I was driving southbound on I-25 recently, on my way to present at a conference about creating inclusive assisted living communities. Three of every four older LGBTQ adults feel like they need to go back in the closet when they enter these communities, just to stay safe.
As I slowed to exit the freeway, a stainless-steel semitrailer truck with a bright red cab passed on my left. On the back of the truck was a large red sign that said, “VOTE Heidi” (referencing Heidi Ganahl, who’s running for governor).

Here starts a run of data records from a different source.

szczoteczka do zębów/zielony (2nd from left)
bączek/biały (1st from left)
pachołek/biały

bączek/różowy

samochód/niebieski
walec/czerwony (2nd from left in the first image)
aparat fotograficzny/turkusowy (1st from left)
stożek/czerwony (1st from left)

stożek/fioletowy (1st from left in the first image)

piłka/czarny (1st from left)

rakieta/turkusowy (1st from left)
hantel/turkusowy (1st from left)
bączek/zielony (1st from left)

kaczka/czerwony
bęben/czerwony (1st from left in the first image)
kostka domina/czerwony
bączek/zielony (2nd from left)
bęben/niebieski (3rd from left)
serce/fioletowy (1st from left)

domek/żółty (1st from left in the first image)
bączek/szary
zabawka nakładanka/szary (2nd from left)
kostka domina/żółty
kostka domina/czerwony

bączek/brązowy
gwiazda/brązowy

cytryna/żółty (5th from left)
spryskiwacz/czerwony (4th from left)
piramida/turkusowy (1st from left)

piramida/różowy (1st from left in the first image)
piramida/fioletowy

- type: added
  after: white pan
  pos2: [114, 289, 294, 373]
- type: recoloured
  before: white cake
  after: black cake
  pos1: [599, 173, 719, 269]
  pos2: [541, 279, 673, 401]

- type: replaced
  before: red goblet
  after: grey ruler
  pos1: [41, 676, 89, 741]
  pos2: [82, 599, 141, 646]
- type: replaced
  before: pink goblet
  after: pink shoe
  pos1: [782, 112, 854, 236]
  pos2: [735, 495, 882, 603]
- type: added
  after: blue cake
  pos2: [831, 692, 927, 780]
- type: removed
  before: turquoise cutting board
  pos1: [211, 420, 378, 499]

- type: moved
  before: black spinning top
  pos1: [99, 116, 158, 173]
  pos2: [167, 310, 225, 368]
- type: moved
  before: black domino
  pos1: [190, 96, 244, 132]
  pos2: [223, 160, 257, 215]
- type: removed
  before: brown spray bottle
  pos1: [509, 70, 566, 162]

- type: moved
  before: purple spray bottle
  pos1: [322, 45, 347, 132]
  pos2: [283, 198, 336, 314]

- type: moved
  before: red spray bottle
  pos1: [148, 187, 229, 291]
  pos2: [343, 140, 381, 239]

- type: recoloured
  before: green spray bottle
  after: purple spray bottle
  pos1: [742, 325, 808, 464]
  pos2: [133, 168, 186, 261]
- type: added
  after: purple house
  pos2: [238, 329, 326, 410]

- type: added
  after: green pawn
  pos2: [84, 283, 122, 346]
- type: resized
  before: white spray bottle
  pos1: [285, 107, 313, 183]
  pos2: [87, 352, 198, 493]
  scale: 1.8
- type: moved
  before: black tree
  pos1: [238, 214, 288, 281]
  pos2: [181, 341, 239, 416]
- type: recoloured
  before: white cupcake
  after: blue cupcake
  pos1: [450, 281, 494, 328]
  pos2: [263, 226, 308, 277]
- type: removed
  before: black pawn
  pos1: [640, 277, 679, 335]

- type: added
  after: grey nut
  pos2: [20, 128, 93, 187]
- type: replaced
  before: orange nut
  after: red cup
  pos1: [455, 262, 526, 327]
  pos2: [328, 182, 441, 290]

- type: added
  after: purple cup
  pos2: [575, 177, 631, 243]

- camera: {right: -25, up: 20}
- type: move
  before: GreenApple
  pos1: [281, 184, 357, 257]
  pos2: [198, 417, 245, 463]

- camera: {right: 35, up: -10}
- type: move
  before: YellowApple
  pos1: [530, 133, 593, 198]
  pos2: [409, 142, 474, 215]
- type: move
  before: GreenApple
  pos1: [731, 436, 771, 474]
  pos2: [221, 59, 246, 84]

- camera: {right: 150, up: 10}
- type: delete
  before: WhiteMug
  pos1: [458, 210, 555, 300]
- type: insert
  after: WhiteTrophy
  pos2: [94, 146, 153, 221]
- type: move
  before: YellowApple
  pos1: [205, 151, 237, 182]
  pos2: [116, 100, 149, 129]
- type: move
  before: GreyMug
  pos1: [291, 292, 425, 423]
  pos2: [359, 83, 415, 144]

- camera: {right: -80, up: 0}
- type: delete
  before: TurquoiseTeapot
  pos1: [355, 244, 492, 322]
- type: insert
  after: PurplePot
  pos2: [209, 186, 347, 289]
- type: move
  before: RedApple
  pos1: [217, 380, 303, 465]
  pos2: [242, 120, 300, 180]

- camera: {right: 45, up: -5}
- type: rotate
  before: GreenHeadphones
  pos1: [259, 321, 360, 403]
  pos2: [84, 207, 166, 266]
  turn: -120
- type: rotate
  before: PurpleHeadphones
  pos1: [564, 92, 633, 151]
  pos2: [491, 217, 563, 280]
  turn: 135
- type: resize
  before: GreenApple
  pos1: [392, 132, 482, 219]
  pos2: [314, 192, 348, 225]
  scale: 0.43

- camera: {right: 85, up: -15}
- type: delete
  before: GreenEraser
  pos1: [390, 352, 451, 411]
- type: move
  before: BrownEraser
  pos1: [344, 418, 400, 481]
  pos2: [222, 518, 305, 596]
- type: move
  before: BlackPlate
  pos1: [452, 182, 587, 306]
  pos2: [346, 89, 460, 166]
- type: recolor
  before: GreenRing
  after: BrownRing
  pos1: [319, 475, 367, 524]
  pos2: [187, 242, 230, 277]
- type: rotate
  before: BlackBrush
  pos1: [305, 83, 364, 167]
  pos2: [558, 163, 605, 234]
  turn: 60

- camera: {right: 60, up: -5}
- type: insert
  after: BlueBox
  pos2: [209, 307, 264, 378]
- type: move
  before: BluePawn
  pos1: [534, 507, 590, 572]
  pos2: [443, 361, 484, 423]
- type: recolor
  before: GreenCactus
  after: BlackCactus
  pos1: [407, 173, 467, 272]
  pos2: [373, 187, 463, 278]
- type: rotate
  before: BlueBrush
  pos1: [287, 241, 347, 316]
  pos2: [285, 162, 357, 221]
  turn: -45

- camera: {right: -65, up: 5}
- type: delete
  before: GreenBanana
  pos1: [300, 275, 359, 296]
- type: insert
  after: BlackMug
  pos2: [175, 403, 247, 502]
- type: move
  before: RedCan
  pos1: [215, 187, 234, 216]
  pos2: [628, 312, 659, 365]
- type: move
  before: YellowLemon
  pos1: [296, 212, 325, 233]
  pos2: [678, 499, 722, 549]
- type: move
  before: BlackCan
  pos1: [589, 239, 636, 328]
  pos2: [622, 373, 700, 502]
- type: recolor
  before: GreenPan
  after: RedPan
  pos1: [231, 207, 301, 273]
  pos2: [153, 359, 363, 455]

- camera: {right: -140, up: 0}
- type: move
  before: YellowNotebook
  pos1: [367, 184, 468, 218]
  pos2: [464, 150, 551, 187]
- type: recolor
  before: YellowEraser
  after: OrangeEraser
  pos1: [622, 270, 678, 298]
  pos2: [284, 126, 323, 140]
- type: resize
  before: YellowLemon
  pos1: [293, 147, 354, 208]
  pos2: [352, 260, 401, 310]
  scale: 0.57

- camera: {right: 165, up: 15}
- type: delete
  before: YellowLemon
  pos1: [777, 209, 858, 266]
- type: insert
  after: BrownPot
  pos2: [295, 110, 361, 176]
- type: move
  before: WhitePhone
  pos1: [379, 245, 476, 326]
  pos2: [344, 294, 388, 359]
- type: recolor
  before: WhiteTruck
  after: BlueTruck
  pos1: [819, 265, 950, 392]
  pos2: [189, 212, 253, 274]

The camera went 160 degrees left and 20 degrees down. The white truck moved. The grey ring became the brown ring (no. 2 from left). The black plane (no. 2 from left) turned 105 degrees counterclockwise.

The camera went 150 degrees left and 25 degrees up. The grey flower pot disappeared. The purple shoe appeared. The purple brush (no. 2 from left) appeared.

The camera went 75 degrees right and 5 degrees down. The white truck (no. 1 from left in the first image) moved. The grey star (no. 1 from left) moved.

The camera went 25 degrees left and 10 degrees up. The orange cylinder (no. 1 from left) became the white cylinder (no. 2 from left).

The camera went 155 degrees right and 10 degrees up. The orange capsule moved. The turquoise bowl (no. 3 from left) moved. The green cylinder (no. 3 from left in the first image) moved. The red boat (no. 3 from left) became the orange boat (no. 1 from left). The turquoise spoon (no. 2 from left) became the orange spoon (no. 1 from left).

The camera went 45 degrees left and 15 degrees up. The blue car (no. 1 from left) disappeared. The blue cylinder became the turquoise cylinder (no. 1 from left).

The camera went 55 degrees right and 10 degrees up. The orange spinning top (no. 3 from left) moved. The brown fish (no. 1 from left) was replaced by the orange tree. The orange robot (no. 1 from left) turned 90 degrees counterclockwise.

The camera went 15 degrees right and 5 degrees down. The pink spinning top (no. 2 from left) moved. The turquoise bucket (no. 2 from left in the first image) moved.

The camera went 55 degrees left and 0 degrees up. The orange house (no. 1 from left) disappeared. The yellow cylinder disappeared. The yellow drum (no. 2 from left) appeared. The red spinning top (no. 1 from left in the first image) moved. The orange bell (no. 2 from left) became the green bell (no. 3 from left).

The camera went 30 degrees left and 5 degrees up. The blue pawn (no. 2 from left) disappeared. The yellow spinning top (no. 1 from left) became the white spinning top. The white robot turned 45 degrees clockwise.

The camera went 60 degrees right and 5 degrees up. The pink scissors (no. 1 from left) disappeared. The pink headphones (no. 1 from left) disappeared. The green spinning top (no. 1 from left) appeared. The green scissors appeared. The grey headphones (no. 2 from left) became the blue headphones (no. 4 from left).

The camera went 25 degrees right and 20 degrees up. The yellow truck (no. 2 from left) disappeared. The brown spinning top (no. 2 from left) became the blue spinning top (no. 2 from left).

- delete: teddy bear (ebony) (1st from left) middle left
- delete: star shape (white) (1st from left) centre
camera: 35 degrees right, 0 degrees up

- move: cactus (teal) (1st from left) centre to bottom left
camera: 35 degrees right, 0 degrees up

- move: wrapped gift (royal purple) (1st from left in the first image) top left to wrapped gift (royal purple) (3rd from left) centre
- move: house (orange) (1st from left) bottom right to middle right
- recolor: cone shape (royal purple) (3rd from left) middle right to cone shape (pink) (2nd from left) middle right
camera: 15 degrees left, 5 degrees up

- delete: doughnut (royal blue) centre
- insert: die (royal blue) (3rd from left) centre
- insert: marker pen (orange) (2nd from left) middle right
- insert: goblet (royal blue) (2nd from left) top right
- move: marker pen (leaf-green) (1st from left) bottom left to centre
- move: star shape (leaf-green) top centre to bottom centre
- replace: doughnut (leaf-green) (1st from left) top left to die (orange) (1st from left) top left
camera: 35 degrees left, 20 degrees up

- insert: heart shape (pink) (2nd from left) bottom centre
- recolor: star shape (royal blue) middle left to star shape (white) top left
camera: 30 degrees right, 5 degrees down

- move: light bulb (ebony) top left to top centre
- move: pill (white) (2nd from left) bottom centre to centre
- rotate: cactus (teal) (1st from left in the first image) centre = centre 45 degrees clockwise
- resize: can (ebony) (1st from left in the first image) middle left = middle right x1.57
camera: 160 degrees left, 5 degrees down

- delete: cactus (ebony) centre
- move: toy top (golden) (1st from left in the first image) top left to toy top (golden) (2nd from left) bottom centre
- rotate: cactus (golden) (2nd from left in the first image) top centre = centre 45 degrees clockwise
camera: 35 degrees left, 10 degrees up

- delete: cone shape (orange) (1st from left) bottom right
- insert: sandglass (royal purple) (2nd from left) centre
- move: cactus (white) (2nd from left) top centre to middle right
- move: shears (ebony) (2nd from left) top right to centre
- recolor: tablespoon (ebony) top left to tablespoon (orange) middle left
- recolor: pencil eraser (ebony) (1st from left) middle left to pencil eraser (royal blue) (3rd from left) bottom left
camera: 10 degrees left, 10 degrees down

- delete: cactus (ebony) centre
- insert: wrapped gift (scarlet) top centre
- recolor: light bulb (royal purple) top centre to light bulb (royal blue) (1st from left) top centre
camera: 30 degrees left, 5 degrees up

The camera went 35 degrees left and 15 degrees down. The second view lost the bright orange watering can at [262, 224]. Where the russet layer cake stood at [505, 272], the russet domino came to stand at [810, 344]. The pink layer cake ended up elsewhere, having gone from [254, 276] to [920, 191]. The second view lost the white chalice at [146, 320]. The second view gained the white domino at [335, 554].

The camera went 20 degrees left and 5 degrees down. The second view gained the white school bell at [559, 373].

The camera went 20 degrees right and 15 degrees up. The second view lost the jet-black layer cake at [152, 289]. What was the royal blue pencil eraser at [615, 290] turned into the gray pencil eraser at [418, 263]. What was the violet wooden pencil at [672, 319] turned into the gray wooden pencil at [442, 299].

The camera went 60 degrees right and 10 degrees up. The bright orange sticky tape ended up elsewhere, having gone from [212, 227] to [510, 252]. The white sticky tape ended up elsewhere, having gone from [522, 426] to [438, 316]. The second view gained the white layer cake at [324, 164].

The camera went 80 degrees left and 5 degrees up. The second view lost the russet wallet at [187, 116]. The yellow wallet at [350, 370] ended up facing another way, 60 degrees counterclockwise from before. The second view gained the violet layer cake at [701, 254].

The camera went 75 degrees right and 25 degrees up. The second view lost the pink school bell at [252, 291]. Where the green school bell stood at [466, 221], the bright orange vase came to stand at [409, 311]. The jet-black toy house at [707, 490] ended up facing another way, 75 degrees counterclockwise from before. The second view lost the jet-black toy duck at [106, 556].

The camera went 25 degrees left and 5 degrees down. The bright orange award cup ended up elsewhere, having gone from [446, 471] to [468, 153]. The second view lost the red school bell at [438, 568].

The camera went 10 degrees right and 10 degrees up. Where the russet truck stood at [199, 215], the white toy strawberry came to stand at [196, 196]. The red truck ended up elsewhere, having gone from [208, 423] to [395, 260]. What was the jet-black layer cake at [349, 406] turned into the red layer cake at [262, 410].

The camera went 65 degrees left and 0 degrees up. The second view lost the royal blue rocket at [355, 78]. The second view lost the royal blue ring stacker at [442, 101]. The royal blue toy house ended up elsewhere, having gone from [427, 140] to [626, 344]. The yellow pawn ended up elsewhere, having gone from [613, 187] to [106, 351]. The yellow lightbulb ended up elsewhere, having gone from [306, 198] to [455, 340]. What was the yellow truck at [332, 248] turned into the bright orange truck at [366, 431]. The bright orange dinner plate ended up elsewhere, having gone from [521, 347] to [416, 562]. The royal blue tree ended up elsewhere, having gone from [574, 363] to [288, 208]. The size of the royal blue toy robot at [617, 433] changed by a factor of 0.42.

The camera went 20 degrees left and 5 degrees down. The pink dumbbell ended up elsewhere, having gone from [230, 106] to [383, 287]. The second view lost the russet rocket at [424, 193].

That sign brought me back to an event that happened a few months ago, here in Colorado. A group of people, including Heidi Ganahl, gathered to support limiting the participation of transgender people in public life. At the event, Heidi shared a story about a dorm room assignment at the University of Colorado between her friend’s daughter and a student who identified as transgender. Heidi, a university regent, contravened campus policy by intervening so that her friend’s daughter got a new roommate. They hadn’t even met yet.
You might take for granted that you can be who you are and love who you want to. But, for members of the LGBTQ community, doing so is a highly risky and consequential decision.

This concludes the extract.